The problem, both acknowledged, is that CDC does not have the trust of many gay rights groups and some local health officials.

"I wouldn't trust the CDC one moment not to give up information to the FBI, the CIA or the SSA [Social Security Administration]," said Ernest Hardaway, health commissioner for the District of Columbia.

"The CDC is a federal agency," he said. "You and I both know that federal agencies do exchange information, and they will always do that on what they consider to be an appropriate need-to-know basis, and they will not consider that a breach of confidentiality."

His views were echoed by another big-city health commissioner, who asked not to be named and said he has not decided whether to stop sharing patient names.

"There is a basic distrust of the federal government," he said. "I don't blame [AIDS patients]. There was a real question of those patient lists circulating. I think they are absolutely right."

AIDS task forces and patient groups have spent months trying to explain the stakes of confidentiality to federal and local officials.

"You must remember," said Virginia Apuzzo, executive director of the National Gay Task Force, "that in this country we [gays] are illegal in half of the states, we can't serve in the armed forces, we can't raise our own kids in many states and we sure as hell can't teach other people's kids.

"When you tell us you're interested in our Social Security numbers when we know we're not permitted to have security clearances . . . , we would be naive at best not to ask, 'What will you do with that information, can we trust you enough?' "

The trust issue cuts both ways. Physicians and AIDS patients said fears about confidentiality are compromising research data.

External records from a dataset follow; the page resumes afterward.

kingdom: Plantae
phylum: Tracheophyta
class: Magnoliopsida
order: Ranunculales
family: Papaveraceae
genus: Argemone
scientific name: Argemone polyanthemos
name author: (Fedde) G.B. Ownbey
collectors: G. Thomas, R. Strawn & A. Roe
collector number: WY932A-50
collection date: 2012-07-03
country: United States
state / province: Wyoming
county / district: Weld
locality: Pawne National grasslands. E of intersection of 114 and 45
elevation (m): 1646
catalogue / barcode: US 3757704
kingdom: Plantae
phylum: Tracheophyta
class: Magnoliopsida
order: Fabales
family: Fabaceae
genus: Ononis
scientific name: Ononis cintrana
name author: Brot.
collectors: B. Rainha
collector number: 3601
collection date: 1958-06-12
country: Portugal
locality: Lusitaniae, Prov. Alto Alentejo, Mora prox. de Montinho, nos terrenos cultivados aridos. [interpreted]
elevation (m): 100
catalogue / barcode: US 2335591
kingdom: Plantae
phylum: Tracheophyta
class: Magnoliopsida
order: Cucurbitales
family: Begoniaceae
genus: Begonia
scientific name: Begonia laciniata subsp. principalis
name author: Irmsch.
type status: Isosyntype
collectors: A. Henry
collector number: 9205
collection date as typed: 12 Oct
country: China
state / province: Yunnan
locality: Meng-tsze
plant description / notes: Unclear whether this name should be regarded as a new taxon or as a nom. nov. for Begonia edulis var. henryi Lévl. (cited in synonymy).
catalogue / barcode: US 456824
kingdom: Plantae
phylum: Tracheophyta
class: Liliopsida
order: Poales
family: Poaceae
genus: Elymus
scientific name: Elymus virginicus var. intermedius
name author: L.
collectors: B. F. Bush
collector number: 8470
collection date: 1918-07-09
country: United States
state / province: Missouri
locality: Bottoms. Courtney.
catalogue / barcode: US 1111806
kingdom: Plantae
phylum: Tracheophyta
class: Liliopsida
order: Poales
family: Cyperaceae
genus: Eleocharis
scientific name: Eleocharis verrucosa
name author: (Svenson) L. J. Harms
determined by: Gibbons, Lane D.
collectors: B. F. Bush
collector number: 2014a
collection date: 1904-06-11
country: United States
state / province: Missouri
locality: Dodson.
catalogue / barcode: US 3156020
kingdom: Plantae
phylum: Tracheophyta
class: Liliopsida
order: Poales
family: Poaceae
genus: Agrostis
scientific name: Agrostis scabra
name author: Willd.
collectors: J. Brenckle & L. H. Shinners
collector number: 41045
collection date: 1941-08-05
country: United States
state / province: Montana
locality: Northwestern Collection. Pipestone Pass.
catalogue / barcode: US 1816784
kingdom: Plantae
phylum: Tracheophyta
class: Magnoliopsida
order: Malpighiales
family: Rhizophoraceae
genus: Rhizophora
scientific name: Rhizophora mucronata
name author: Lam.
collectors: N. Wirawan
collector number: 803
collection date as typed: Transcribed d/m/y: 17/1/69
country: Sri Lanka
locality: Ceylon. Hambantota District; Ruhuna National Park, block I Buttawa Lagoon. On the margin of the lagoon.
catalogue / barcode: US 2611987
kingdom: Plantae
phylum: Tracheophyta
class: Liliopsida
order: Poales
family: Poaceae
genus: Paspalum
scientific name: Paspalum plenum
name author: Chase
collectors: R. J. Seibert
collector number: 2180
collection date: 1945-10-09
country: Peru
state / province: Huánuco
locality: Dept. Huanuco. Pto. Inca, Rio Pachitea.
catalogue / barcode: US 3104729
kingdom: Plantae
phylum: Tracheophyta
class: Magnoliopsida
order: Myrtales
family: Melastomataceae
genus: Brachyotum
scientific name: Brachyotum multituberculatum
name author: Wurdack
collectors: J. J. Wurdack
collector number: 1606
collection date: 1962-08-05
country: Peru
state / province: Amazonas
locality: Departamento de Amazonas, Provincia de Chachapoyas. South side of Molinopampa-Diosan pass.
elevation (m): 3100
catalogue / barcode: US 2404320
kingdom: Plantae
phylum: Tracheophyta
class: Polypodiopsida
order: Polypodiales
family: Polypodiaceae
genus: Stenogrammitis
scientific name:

"I know a guy," said Callen of Gay Men With AIDS, "who would check into the bathhouses Friday night and not check out until Monday morning. In conversations with us, we found he probably had 5,000 sex partners in his life. He told [government researchers] he'd had only two. He said to us, 'You think I'm going to tell them I was a slut? I'll go to my grave first.' "

"People are lying," Callen said. "There are reports, for instance, of gay men who are celibate who are developing AIDS, which is ludicrous."

Dr. Joseph Sonnabend, co-author of a paper on confidentiality and AIDS, agreed: "They are asking questions that people have every reason to lie about."

In New York City, which has nearly half of all known AIDS cases nationwide, a group of lawyers and researchers has drawn up a confidentiality document that it would like to see signed each time an AIDS patient gives information to the city government.

The agreement guarantees that personal identifying information, such as name, address and Social Security number, will never be released without the patient's written consent, but that anonymous social and medical data may be freely shared for scientific research.

"We're aware of the need for research and tracking AIDS patients," said Tim Sweeney, an attorney with the Lambda Legal Defense and Education Fund, "but we also have to be very, very careful."

Many scientists and public health officials, even those who sympathize with AIDS patients' fears, are reluctant to give them veto power over sharing research data.

"If we at the local level can't get the names, then we are really impeded in our epidemiologic work," said Dr. Mervyn Silverman, San Francisco's health director. "It's basic medical detective work, which gets harder and harder to do when you use codes and numbers and so forth."

What epidemiologists do, Silverman said, "is basically see what is in common in the spread of this disease. If you get enough case histories, something will come out that will help us understand it. We want to know who's getting it, what have been their activities and therefore how is it spread."

Though patient identifiers probably will never be removed from lists used by local health authorities, there is far more agreement that a national list is unnecessary.

"I think maybe the concerns of confidentiality now, given the kinds of hysteria and panic going on among the general public , may outweigh the problem of epidemiology," Curran said. "That's a trade-off we may be able to live with."